*AIM OF THE TASK*. Each entry below is to be duplicated verbatim.

Dataset records
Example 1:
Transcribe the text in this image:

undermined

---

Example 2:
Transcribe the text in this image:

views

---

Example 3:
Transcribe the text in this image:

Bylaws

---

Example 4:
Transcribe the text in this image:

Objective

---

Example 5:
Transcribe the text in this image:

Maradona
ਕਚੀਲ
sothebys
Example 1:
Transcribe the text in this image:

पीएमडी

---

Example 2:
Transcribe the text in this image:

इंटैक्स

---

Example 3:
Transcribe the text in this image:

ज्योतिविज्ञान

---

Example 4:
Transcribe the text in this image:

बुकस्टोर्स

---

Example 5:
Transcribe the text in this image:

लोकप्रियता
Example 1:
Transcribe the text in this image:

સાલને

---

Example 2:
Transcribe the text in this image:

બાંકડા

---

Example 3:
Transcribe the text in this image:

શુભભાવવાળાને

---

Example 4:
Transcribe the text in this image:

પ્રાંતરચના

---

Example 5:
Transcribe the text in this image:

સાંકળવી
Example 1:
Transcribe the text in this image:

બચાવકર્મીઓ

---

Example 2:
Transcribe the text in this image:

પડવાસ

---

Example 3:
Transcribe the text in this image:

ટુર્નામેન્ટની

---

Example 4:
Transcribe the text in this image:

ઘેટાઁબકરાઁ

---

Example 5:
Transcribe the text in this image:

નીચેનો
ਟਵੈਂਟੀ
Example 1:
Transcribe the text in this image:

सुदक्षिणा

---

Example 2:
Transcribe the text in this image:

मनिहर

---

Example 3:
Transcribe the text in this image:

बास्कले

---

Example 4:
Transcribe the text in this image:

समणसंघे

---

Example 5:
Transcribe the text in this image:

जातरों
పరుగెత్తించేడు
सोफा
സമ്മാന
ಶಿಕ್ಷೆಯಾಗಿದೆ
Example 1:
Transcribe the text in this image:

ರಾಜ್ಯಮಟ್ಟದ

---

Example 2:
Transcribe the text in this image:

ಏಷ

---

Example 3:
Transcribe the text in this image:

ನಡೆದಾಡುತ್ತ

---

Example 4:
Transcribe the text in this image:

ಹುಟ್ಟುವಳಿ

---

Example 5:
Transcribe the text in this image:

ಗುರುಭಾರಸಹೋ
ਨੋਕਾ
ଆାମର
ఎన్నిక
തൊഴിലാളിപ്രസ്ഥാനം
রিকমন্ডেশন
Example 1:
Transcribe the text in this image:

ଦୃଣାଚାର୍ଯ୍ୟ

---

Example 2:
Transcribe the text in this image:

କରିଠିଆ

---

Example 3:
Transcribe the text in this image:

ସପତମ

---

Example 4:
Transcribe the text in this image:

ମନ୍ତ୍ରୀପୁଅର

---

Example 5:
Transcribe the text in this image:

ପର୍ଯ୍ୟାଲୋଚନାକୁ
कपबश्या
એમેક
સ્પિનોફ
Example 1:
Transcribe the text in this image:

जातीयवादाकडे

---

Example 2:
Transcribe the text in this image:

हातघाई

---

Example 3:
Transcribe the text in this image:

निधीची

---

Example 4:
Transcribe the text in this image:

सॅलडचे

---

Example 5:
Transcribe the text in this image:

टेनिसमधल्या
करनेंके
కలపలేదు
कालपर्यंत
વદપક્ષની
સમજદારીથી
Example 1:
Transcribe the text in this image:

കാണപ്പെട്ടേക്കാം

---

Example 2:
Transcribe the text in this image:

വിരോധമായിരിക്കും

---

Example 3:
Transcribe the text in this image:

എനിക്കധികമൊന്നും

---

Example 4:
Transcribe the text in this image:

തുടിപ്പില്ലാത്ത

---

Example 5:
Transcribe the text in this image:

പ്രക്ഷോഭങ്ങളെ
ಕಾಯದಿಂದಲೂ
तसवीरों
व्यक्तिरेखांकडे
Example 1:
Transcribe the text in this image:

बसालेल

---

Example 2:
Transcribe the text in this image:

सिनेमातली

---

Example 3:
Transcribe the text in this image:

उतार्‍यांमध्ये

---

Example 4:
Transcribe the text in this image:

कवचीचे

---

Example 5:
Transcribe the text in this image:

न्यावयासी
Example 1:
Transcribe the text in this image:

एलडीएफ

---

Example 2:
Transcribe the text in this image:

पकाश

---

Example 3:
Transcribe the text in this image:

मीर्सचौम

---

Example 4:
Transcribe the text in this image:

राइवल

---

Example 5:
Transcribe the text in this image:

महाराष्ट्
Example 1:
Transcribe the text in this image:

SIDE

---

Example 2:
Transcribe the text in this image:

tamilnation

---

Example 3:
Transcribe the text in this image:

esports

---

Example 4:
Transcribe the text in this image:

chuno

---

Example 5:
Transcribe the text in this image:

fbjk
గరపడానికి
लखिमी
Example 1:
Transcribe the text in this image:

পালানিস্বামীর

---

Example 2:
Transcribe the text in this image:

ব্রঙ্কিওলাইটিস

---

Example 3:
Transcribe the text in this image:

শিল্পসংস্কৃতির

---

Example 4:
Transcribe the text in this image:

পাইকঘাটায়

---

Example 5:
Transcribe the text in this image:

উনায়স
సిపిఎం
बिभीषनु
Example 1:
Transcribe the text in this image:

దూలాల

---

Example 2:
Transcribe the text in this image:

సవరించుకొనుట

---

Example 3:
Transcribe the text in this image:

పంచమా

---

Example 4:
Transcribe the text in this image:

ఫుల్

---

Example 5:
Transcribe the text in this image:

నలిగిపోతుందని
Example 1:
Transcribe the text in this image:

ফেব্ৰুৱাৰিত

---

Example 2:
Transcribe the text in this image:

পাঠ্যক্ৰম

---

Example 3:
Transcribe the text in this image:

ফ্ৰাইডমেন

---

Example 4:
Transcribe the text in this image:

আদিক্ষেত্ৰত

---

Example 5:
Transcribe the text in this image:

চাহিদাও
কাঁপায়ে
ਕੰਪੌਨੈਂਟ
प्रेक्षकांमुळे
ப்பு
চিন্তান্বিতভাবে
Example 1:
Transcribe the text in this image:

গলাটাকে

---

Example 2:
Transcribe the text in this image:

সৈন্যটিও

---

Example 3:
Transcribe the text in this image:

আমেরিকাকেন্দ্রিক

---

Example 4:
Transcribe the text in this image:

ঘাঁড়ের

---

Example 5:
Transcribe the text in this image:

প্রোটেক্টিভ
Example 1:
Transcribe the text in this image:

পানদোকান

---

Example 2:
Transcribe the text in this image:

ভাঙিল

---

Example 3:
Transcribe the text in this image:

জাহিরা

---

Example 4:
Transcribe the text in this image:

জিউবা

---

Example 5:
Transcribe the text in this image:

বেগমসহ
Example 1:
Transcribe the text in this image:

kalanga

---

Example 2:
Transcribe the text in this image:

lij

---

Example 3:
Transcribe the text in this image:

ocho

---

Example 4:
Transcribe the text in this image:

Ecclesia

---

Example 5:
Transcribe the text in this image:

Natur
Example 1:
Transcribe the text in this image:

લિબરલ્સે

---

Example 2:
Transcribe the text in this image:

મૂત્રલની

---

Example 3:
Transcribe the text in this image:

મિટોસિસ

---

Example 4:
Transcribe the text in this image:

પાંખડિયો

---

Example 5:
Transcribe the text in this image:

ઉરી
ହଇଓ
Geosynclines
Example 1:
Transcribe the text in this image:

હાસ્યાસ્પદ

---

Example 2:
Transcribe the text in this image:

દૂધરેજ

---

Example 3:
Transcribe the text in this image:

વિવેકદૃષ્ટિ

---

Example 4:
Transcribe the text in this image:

*REPLY TO THE TASK*.
Example 1:
Transcribe the text in this image:

undermined

---

Example 2:
Transcribe the text in this image:

views

---

Example 3:
Transcribe the text in this image:

Bylaws

---

Example 4:
Transcribe the text in this image:

Objective

---

Example 5:
Transcribe the text in this image:

Maradona
ਕਚੀਲ
sothebys
Example 1:
Transcribe the text in this image:

पीएमडी

---

Example 2:
Transcribe the text in this image:

इंटैक्स

---

Example 3:
Transcribe the text in this image:

ज्योतिविज्ञान

---

Example 4:
Transcribe the text in this image:

बुकस्टोर्स

---

Example 5:
Transcribe the text in this image:

लोकप्रियता
Example 1:
Transcribe the text in this image:

સાલને

---

Example 2:
Transcribe the text in this image:

બાંકડા

---

Example 3:
Transcribe the text in this image:

શુભભાવવાળાને

---

Example 4:
Transcribe the text in this image:

પ્રાંતરચના

---

Example 5:
Transcribe the text in this image:

સાંકળવી
Example 1:
Transcribe the text in this image:

બચાવકર્મીઓ

---

Example 2:
Transcribe the text in this image:

પડવાસ

---

Example 3:
Transcribe the text in this image:

ટુર્નામેન્ટની

---

Example 4:
Transcribe the text in this image:

ઘેટાઁબકરાઁ

---

Example 5:
Transcribe the text in this image:

નીચેનો
ਟਵੈਂਟੀ
Example 1:
Transcribe the text in this image:

सुदक्षिणा

---

Example 2:
Transcribe the text in this image:

मनिहर

---

Example 3:
Transcribe the text in this image:

बास्कले

---

Example 4:
Transcribe the text in this image:

समणसंघे

---

Example 5:
Transcribe the text in this image:

जातरों
పరుగెత్తించేడు
सोफा
സമ്മാന
ಶಿಕ್ಷೆಯಾಗಿದೆ
Example 1:
Transcribe the text in this image:

ರಾಜ್ಯಮಟ್ಟದ

---

Example 2:
Transcribe the text in this image:

ಏಷ

---

Example 3:
Transcribe the text in this image:

ನಡೆದಾಡುತ್ತ

---

Example 4:
Transcribe the text in this image:

ಹುಟ್ಟುವಳಿ

---

Example 5:
Transcribe the text in this image:

ಗುರುಭಾರಸಹೋ
ਨੋਕਾ
ଆାମର
ఎన్నిక
തൊഴിലാളിപ്രസ്ഥാനം
রিকমন্ডেশন
Example 1:
Transcribe the text in this image:

ଦୃଣାଚାର୍ଯ୍ୟ

---

Example 2:
Transcribe the text in this image:

କରିଠିଆ

---

Example 3:
Transcribe the text in this image:

ସପତମ

---

Example 4:
Transcribe the text in this image:

ମନ୍ତ୍ରୀପୁଅର

---

Example 5:
Transcribe the text in this image:

ପର୍ଯ୍ୟାଲୋଚନାକୁ
कपबश्या
એમેક
સ્પિનોફ
Example 1:
Transcribe the text in this image:

जातीयवादाकडे

---

Example 2:
Transcribe the text in this image:

हातघाई

---

Example 3:
Transcribe the text in this image:

निधीची

---

Example 4:
Transcribe the text in this image:

सॅलडचे

---

Example 5:
Transcribe the text in this image:

टेनिसमधल्या
करनेंके
కలపలేదు
कालपर्यंत
વદપક્ષની
સમજદારીથી
Example 1:
Transcribe the text in this image:

കാണപ്പെട്ടേക്കാം

---

Example 2:
Transcribe the text in this image:

വിരോധമായിരിക്കും

---

Example 3:
Transcribe the text in this image:

എനിക്കധികമൊന്നും

---

Example 4:
Transcribe the text in this image:

തുടിപ്പില്ലാത്ത

---

Example 5:
Transcribe the text in this image:

പ്രക്ഷോഭങ്ങളെ
ಕಾಯದಿಂದಲೂ
तसवीरों
व्यक्तिरेखांकडे
Example 1:
Transcribe the text in this image:

बसालेल

---

Example 2:
Transcribe the text in this image:

सिनेमातली

---

Example 3:
Transcribe the text in this image:

उतार्‍यांमध्ये

---

Example 4:
Transcribe the text in this image:

कवचीचे

---

Example 5:
Transcribe the text in this image:

न्यावयासी
Example 1:
Transcribe the text in this image:

एलडीएफ

---

Example 2:
Transcribe the text in this image:

पकाश

---

Example 3:
Transcribe the text in this image:

मीर्सचौम

---

Example 4:
Transcribe the text in this image:

राइवल

---

Example 5:
Transcribe the text in this image:

महाराष्ट्
Example 1:
Transcribe the text in this image:

SIDE

---

Example 2:
Transcribe the text in this image:

tamilnation

---

Example 3:
Transcribe the text in this image:

esports

---

Example 4:
Transcribe the text in this image:

chuno

---

Example 5:
Transcribe the text in this image:

fbjk
గరపడానికి
लखिमी
Example 1:
Transcribe the text in this image:

পালানিস্বামীর

---

Example 2:
Transcribe the text in this image:

ব্রঙ্কিওলাইটিস

---

Example 3:
Transcribe the text in this image:

শিল্পসংস্কৃতির

---

Example 4:
Transcribe the text in this image:

পাইকঘাটায়

---

Example 5:
Transcribe the text in this image:

উনায়স
సిపిఎం
बिभीषनु
Example 1:
Transcribe the text in this image:

దూలాల

---

Example 2:
Transcribe the text in this image:

సవరించుకొనుట

---

Example 3:
Transcribe the text in this image:

పంచమా

---

Example 4:
Transcribe the text in this image:

ఫుల్

---

Example 5:
Transcribe the text in this image:

నలిగిపోతుందని
Example 1:
Transcribe the text in this image:

ফেব্ৰুৱাৰিত

---

Example 2:
Transcribe the text in this image:

পাঠ্যক্ৰম

---

Example 3:
Transcribe the text in this image:

ফ্ৰাইডমেন

---

Example 4:
Transcribe the text in this image:

আদিক্ষেত্ৰত

---

Example 5:
Transcribe the text in this image:

চাহিদাও
কাঁপায়ে
ਕੰਪੌਨੈਂਟ
प्रेक्षकांमुळे
ப்பு
চিন্তান্বিতভাবে
Example 1:
Transcribe the text in this image:

গলাটাকে

---

Example 2:
Transcribe the text in this image:

সৈন্যটিও

---

Example 3:
Transcribe the text in this image:

আমেরিকাকেন্দ্রিক

---

Example 4:
Transcribe the text in this image:

ঘাঁড়ের

---

Example 5:
Transcribe the text in this image:

প্রোটেক্টিভ
Example 1:
Transcribe the text in this image:

পানদোকান

---

Example 2:
Transcribe the text in this image:

ভাঙিল

---

Example 3:
Transcribe the text in this image:

জাহিরা

---

Example 4:
Transcribe the text in this image:

জিউবা

---

Example 5:
Transcribe the text in this image:

বেগমসহ
Example 1:
Transcribe the text in this image:

kalanga

---

Example 2:
Transcribe the text in this image:

lij

---

Example 3:
Transcribe the text in this image:

ocho

---

Example 4:
Transcribe the text in this image:

Ecclesia

---

Example 5:
Transcribe the text in this image:

Natur
Example 1:
Transcribe the text in this image:

લિબરલ્સે

---

Example 2:
Transcribe the text in this image:

મૂત્રલની

---

Example 3:
Transcribe the text in this image:

મિટોસિસ

---

Example 4:
Transcribe the text in this image:

પાંખડિયો

---

Example 5:
Transcribe the text in this image:

ઉરી
ହଇଓ
Geosynclines
Example 1:
Transcribe the text in this image:

હાસ્યાસ્પદ

---

Example 2:
Transcribe the text in this image:

દૂધરેજ

---

Example 3:
Transcribe the text in this image:

વિવેકદૃષ્ટિ

---

Example 4:
Transcribe the text in this image:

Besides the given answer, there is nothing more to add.